Back To The Grind
I remember spending one hour each way in L.A. traffic commuting to and from my job as an engineer. That was about a decade ago or so shortly before I decided to ‘retire’ from the software industry and dedicate myself exclusively to my passion, which of course was trading. It’s been a very turbulent time since that day but as I’m sitting here now in my beautiful Valencia apartment overlooking two gorgeous 15th century buildings I don’t know how I survived that traffic ordeal back then.
I think one of the most important benefits of trading for a living is (relative) location independence. The European time zone (+ 6 hours from NY) serves my lifestyle pretty well and while most of you guys in the U.S. are still hitting the snooze button I’m already running on five cylinders. Another benefit is being able to structure your own working hours as I never was the nine to five type – I mean, who really is?
And finally not hating your job and dreading going back after a long weekend is usually a good sign that you are pursuing your true passion. Which is why one of the first questions I always ask anyone considering to trade for a living is: Are you prepared to work 50 hours plus, take few vacations, and work through holiday weekends? Because if that thought doesn’t appeal to you then I suggest you stick with your day job as you most likely are vastly underestimating the personal sacrifices and commitment it takes to do this for a living.
No Rest For The Wicked
Given the above you’re probably not surprised to hear that I spent most of the long weekend studying an extensive tutorial series on how to calculate the Kalman filter in a matrix. The Kalman filter, created by the brilliant Rudolf Kálmán, is over 50 years old but is still one of the most important and common data fusion algorithms in use today. Originally it found wide adoption for tracking of objects and industrial systems requiring the correlation of a computed state versus the actual measured state. So it is not surprising that it recently has gained popularity among quant traders who use it for things like portfolio optimization or pair trading. It’s a fascinating subject and the further I immerse myself into the subject matter the more excited I have become.

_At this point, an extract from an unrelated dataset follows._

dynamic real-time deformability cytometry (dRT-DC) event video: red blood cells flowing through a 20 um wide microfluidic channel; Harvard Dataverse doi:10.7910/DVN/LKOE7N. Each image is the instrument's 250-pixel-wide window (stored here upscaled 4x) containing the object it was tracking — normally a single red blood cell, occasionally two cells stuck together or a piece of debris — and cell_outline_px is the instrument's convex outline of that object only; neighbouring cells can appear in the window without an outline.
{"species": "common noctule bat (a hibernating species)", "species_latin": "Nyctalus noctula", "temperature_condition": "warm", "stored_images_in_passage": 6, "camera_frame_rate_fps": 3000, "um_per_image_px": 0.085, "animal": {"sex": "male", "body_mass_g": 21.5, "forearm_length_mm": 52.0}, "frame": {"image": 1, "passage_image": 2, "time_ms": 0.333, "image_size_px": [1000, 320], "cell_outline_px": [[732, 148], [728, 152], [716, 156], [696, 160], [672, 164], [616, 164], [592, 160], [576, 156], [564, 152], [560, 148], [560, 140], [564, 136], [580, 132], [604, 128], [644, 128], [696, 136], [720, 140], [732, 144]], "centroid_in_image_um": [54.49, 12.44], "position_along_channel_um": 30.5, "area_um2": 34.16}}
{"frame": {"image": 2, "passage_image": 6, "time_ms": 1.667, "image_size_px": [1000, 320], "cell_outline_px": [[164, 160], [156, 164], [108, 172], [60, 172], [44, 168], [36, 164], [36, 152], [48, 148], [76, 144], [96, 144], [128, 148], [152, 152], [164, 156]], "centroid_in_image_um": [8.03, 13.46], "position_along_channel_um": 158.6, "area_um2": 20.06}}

Then of course late last night it turns out that my VPS hosting provider blew up one of my virtual machines and I had to copy several services to a backup. Since it was the 4th of July client support was rudimentary. And that’s how it goes, the fun never really stops and a week without something blowing up in your face is celebrated as a rare occurrence.
Alright, back to work, steel-rats! The E-Mini has been coiling up over the past few sessions and we’ll need to see what happens in the first two hours or so to get a better read on the situation. Right now I see nothing but a sideways mess. Which of course is leading to a gradual contraction of the BBs on the daily panel.
The YM is still leading the pack and is the main reason why I’m not considering a short position on the E-Mini. Until I see weakness on all three indices I have a hard time justifying trading against the trend, even if it’s just a tiny position.
The NQ has descended to my 100-day SMA which has absolutely zero meaning as that one hasn’t been touched for a long time. So again we’ll have to see if price for some reason actually concedes to using that one as a reason to build a floor.
Crude has my attention right now, given that fast drop overnight. However I’m not trusting this at all and at minimum I need to see a more pronounced retest of the 100-hour SMA, which in this case accumulated at least some context on the way down.
Precious metals got slapped big time over the past few sessions and fortunately I was able to eek out 0.7R in profits on the silver front.
I wasn’t as lucky on gold but at least got out at break even. The current price action suggests we may see more downside. What’s even worse is the fact that the 100-day BBs on both gold and silver are now starting to point down. Could get very very ugly here.
The USD/JPY campaign however has continued its climb and I’m now tightening my stop to a few pips below 112.8.